Description Steve Ford 2019-08-22 10:49:22 MDT

Created attachment 11323 [details]
lac-014 slurmd log

We are seeing some unusual errors on one of our nodes:

slurmstepd: error: _prec_extra: Could not find task_cpuacct_cg, this should never happen
slurmstepd: error: _prec_extra: Could not find task_memory_cg, this should never happen

Any idea what could cause these?

Comment 3 Marshall Garey 2019-08-22 11:36:22 MDT

Hey Steve,

"This should never happen" bugs are always fun.

These errors mean that some of the accounting information from cgroups isn't being gathered by jobacct_gather, but it's not impacting the actual job in any way. From your slurmd log file, it's mostly the extern and batch steps, but a handful of cases are step 0 of some job.

I haven't been able to reproduce it yet. I suspect a race condition, possibly triggered by some configuration-specific thing. Can you upload your cgroup.conf? I have your slurm.conf file from a recent ticket (7580), so I don't need that.

- Marshall

Comment 4 Steve Ford 2019-08-22 11:38:34 MDT

Created attachment 11324 [details]
cgroup.conf

Comment 9 Marshall Garey 2019-08-23 09:49:10 MDT

Just a quick update - I can reproduce this occasionally simply by submitting a bunch of jobs. I still don't know why it's happening, though.

The good news is that it only appears to happen at the start of the job, it's almost always the extern step or batch step, it's just the cgroup accounting information that isn't gathered, and the cgroup accounting information is gathered in every subsequent try. So, you aren't really losing any data. Feel free to ignore these error messages; I'll keep trying to track down and fix the bug.
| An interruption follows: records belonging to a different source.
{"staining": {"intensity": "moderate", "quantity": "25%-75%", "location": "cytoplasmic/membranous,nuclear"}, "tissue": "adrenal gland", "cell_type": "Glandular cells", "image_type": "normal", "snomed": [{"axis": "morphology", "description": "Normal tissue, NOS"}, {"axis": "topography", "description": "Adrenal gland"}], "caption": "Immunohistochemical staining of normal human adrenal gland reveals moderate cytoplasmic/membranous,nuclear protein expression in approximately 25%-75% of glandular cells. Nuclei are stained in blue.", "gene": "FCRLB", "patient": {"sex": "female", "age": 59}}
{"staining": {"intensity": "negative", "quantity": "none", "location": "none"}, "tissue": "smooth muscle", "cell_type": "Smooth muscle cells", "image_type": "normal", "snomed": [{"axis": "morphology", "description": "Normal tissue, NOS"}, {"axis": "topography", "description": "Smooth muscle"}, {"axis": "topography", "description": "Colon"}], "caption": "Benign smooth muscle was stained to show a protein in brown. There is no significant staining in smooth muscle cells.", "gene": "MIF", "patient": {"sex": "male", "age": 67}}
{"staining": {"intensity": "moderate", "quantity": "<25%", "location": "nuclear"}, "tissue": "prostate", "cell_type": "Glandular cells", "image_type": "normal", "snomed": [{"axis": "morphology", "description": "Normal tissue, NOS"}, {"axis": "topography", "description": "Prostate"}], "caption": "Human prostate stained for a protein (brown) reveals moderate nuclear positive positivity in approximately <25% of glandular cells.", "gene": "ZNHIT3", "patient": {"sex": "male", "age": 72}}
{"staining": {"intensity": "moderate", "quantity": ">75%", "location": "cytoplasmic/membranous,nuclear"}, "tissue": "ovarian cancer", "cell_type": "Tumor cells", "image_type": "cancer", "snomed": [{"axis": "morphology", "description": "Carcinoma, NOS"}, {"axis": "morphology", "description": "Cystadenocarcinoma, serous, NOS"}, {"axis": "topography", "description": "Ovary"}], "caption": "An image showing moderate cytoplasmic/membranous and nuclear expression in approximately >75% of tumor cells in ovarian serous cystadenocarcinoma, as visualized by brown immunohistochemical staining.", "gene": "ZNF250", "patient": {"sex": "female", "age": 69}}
Comment 12 Gavin D. Howard 2019-09-12 13:33:42 MDT

Hello,

I just wanted to let you know that I have taken charge of this bug, and I am looking into it. We haven't forgotten.

Comment 15 Gavin D. Howard 2019-11-19 10:29:41 MST

Just a note that I am still working on this bug. It has proven hard for me to reproduce since it is a race condition, but I have not forgotten.

Comment 19 Marc Caubet Serrabou 2020-03-03 02:13:28 MST

Same problem seen in our cluster at PSI. Just let us know if you need any extra information regarding configurations or logs. Relevant setting in slurm.conf:

ProctrackType=proctrack/cgroup
JobAcctGatherType=jobacct_gather/cgroup
TaskPlugin=task/affinity,task/cgroup

Comment 28 Gavin D. Howard 2020-05-06 14:03:47 MDT

Apologies for the long delay, but this has now been fixed and committed. See https://github.com/SchedMD/slurm/commit/4c030c03778e65534178449cedca9bbe483bd0ec .